Every year in July, the Fashion Revolution organisation publishes a transparency index . This study measures the production impact of over 250 important clothing brands, on both social and environmental tangents, by analysing the policies and practices enacted by these companies throughout their operations. Zara (Inditex), Patagonia and Gildan are among the companies under survey.
Coincidentally, July marks our transition toward a new fiscal year: an opportunity for us to evaluate our finances, and plan for the upcoming year.
Why is this important?
The urgency to undertake radical measures to reduce our carbon footprint and ensure the well-being of all living things must be made a top priority.
Yet how can we improve and invest in the right areas if we truly have no idea of the different steps and people involved in making our clothes?

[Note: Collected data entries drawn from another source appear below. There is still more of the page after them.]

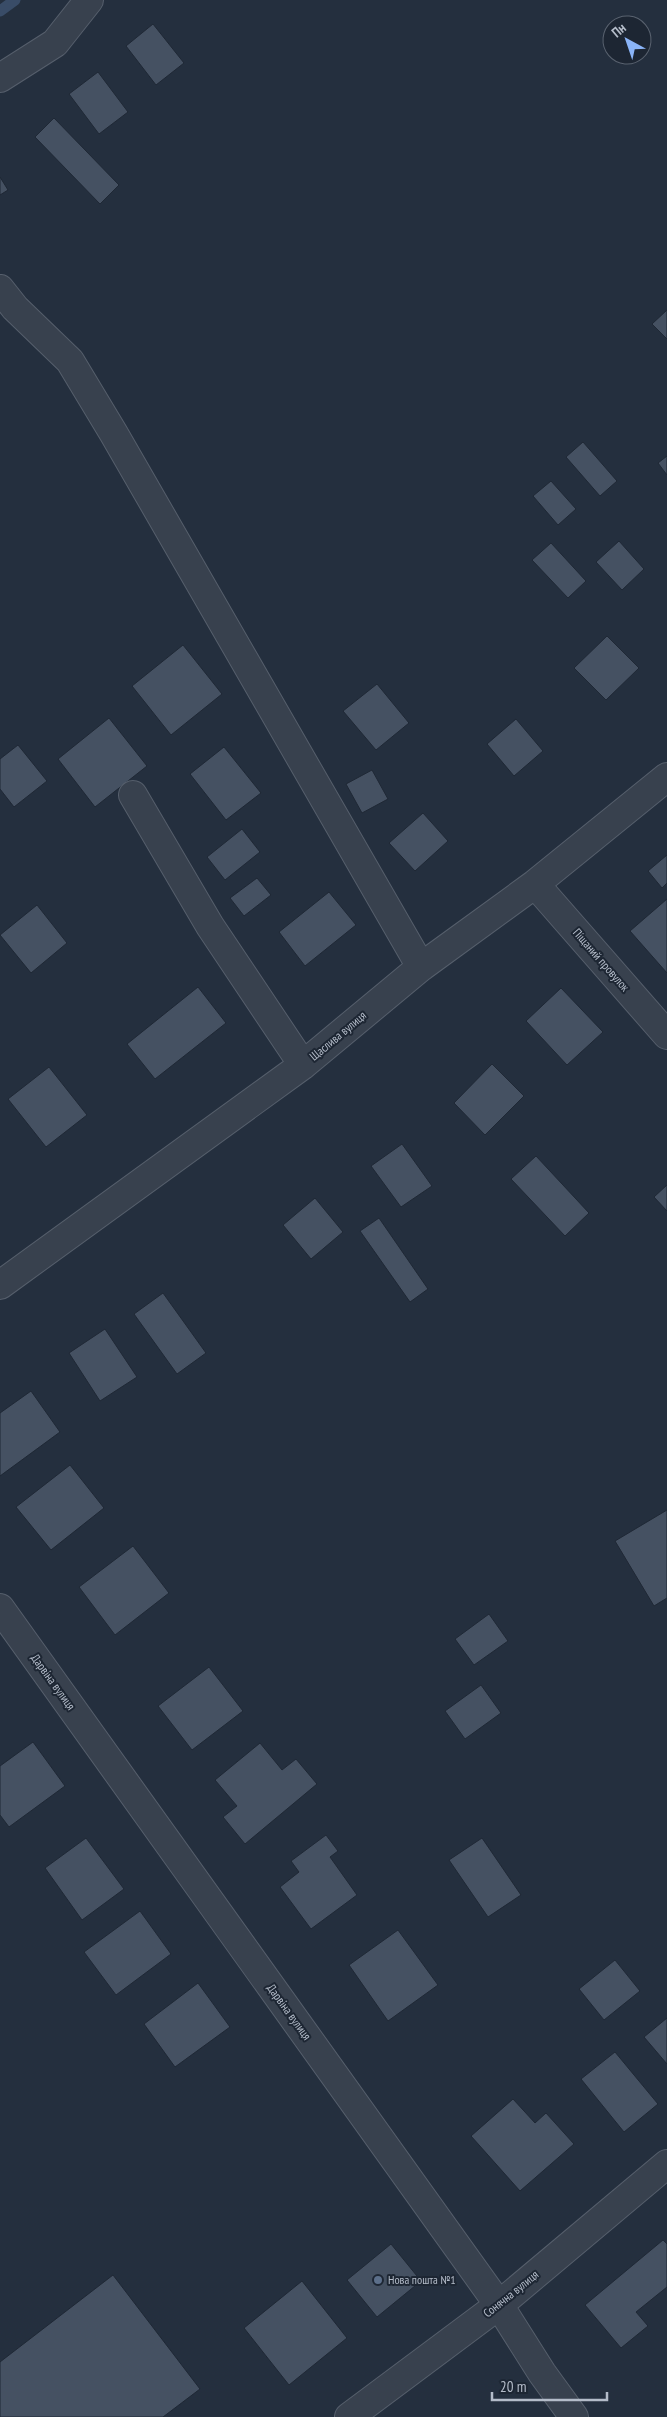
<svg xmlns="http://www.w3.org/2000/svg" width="667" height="2417" viewBox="0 0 667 2417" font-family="'PT Sans Narrow',sans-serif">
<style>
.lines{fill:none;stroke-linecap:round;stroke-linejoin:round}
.stream{stroke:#394c67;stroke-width:11}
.building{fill:#455162;stroke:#1f2835}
.street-casing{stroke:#565f6c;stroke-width:30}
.street{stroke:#38414e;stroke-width:28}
.service-dot{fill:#5c6f8a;stroke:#1d2633;stroke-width:2}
.labels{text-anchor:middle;stroke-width:4;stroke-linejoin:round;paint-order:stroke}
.street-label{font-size:12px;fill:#b4bcc9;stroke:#1d2633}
.poi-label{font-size:12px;fill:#b4bcc9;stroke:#1d2633;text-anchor:start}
</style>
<rect width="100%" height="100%" fill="#242f3e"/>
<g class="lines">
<path class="stream" d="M 0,11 L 15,0"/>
</g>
<path class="building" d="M 153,24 L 184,63 L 156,85 L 126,46 Z
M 98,72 L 128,112 L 99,134 L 69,94 Z
M 54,118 L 119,185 L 100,204 L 35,137 Z
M 0,177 L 8,190 L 0,195 Z
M 667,310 L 667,339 L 652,324 Z
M 583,442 L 617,481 L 600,496 L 566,457 Z
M 667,456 L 667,475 L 658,463 Z
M 551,481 L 576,509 L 558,525 L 533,496 Z
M 619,541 L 644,569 L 622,590 L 596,562 Z
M 551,543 L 586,581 L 568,598 L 532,560 Z
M 607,636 L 639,668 L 606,700 L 574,668 Z
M 183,645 L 222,694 L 171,735 L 132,686 Z
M 377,684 L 409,723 L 376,750 L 343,711 Z
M 109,718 L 147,766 L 95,807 L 58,759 Z
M 516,719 L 543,751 L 514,776 L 487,744 Z
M 18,745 L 47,781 L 14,807 L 0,789 L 0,759 Z
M 224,747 L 261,793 L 226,820 L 190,774 Z
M 372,770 L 388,799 L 362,813 L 346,784 Z
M 423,813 L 448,841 L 415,871 L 389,843 Z
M 242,829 L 260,852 L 225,880 L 207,857 Z
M 667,855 L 667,883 L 662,888 L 648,871 Z
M 257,878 L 271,895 L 244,916 L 230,898 Z
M 329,892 L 356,925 L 305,966 L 279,932 Z
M 667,899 L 667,973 L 630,931 Z
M 37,905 L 67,943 L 31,973 L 0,935 Z
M 198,987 L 226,1023 L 155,1079 L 127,1044 Z
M 561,988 L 603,1032 L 567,1065 L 526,1021 Z
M 492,1064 L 524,1096 L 485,1135 L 454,1103 Z
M 49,1067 L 87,1115 L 46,1147 L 8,1099 Z
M 402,1144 L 432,1186 L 401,1207 L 371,1166 Z
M 536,1156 L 589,1213 L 565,1236 L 511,1179 Z
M 667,1185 L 667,1211 L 654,1197 Z
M 315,1198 L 343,1232 L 311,1259 L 283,1225 Z
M 379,1218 L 428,1289 L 410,1302 L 360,1231 Z
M 163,1293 L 206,1353 L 177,1374 L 134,1314 Z
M 105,1329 L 137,1377 L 100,1401 L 69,1353 Z
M 31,1391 L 60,1432 L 0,1476 L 0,1413 Z
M 70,1465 L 104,1508 L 51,1550 L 16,1507 Z
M 667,1510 L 667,1598 L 654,1606 L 615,1541 Z
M 133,1546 L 169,1593 L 115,1635 L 79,1587 Z
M 489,1614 L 508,1641 L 474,1665 L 455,1639 Z
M 209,1667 L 243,1711 L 192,1750 L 158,1706 Z
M 481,1685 L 501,1713 L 465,1739 L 445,1711 Z
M 33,1742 L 65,1786 L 9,1827 L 0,1815 L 0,1766 Z
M 260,1743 L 282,1770 L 296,1759 L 317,1784 L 245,1844 L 223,1817 L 237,1806 L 215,1780 Z
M 326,1835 L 338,1851 L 330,1857 L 357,1895 L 311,1929 L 280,1887 L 299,1872 L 291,1861 Z
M 86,1838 L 124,1889 L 82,1920 L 45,1868 Z
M 482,1838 L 521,1895 L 488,1917 L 449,1860 Z
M 140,1911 L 171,1954 L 116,1995 L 84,1952 Z
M 398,1930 L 438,1985 L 388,2021 L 349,1965 Z
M 615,1960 L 640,1991 L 604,2020 L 579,1989 Z
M 198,1983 L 230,2027 L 175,2067 L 144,2024 Z
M 667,2018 L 667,2064 L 644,2037 Z
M 615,2052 L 658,2104 L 624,2132 L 581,2079 Z
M 513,2099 L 535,2123 L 546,2113 L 574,2144 L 520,2191 L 471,2136 Z
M 663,2240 L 667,2244 L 667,2287 L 636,2312 L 648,2326 L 621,2348 L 585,2305 Z
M 391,2244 L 421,2281 L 377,2317 L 347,2280 Z
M 113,2275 L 200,2389 L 163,2417 L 0,2417 L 0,2362 Z
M 302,2281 L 347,2338 L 289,2385 L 244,2328 Z"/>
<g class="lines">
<defs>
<path id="street" d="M 0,78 L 55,43 L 89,0
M 0,289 L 15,308 L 70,361 L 114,434 L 421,967
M 133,795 L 210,926 L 303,1065
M 535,884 L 667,1035
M 0,1285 L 303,1065 L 421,967 L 535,884 L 667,777
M 0,1608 L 499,2305 L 542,2373 L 574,2417
M 349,2417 L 499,2305 L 667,2164"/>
</defs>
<use href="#street" class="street-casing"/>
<use href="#street" class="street"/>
</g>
<circle class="service-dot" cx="378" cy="2280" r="5"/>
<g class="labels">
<g class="street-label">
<text transform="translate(601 960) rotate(49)" y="4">Піщаний провулок</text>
<text transform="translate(338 1036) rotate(-40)" y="4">Щаслива вулиця</text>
<text transform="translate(53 1682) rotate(54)" y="4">Дарвіна вулиця</text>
<text transform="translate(289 2012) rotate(54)" y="4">Дарвіна вулиця</text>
<text transform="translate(511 2294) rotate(-39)" y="4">Сонячна вулиця</text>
</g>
<g class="poi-label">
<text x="388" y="2284">Нова пошта №1</text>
</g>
</g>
<g transform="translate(627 40) rotate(320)"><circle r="24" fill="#1d2633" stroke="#59626f"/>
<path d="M0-4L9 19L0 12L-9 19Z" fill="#8ab4f8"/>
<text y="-8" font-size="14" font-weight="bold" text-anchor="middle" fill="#b4bcc9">Пн</text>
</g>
<path d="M492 2392v8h115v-8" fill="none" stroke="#b4bcc9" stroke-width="2.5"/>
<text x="500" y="2392" font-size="15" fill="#b4bcc9" stroke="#1d2633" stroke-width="4" paint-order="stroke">20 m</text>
</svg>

Often, when a tag implies “Made in Canada”, only the cutting and sewing steps of the process are considered. We often discard all the steps leading to creating the fabric, without which there wouldn’t be a garment at all.
For the longest time, brands chose to withhold information about their production process to maximise profits. This includes material origins, their transformation, the countries involved, the chemicals used, waste management but also worker conditions and salaries.
Government policies have allowed (and still do) brands to fly under the radar as no law forces brands to publicly disclose this information. Therefore, as mentioned in our latest article on ethical production, many bills are currently being evaluated in the United-States and Europe.
According to the 2022 Fashion Revolution transparency index, 50% of large clothing brands publish little to no information on their production chain.
It’s a shame, as transparency is a key element to improving practices and sharing knowledge, not to mention enacting positive change for more durable production.
State of global production 2020
Textile Exchange Preferred Fiber and Materials Market Report 2021
In 2020, synthetic fibers (polyester, spandex, nylon…) represented 62% of the market. Experts estimate that this portion could reach 45% as of 2030. Of the 26.2% represented by cotton, only one third represents more durable sources (GOTS, Better cotton, Fairtrade…).
What about Montloup in all this?
That’s the total number of meters we produced this past fiscal year (2021/2022).
100% of our knitting process activities are based in Montreal, and all the dyeing and finishing touches are done in Ontario. 100% of the people involved in these key steps are paid fair wages, never under the legal minimum wage which mostly applies to newbies in the sector of activity. Experienced workers have more bountiful salaries. Health and security norms are also respected.
The steps we must work on are fibre production and their transformation into thread.
For all our GOTS certified cotton thread, workers must answer to conditions established by the International Labour Organisation (security, salary, vacation…). Same goes for thread made in the US. To make sure of this, we intend on visiting the companies we are working with in the upcoming year.
As for our hemp or bamboo viscose fibres, we are unable to ensure whether the employees are guaranteed basic rights and working conditions. To compensate for this problem, we are actively searching for alternatives or new suppliers that allow better traceability and information on their production methods. We will not be investing in any hemp thread originating from China in the next years, if need be, we will explore European alternatives.
Among these, our 25500 meters of fabric…
54.6% represents the certified organic cotton (GOTS, OCS or USDA Organic).
An important portion of regular cotton can be noticed as well (22.6%).
This can be explained by two factors:
- The organic cotton shortage we faced in 2020 and 2021 (check out the article As we strive to do "better" which addresses the topic on cotton shortage). Almost all of our bamboo viscose fiber was mixed with regular cotton.
- Until recently, we’ve had to use regular cotton from the US for certain fleece and thick French Terry (13 oz and more) fabrics, to obtain the desired thickness. Fortunately, our manufacturing workshop acquired a new knitting machine allowing us to solve this issue. We were also able to acquire thicker thread from our American supplier. Our job now is to convince our customers to use them!
American Rambouillet wool also appears on the graph. It represents 1.2% of our production, which isn’t much, but we must start somewhere!
As for the origins of our thread, we’ve diversified our supply chain. Up until 2020, 100% of our thread came from Asia. We’re proud to say that today, nearly 50% of the thread we used in 2021/2022 came from other countries, including 21% from the American continent (US and Peru).
What’s our goal moving forward?
When speaking of transparency, we must show both the positive and more negative aspects to improve our business.
Ideally, we would like to stop using bamboo viscose to offer only 100% natural fibers (See the article Profit/How we operate/slow business - Our goals for 2022). It must be said that it may not happen anytime soon
Because certain valuable clients still use this fiber for its’ softness and flexibility. Choosing to remove this fiber completely from our production chain would mean losing many loyal customers. As a small business, we cannot allow ourselves to do so. By writing articles such as this one to inform others, we hope to plant a few seeds for readers and customers to lean toward more sustainable choices.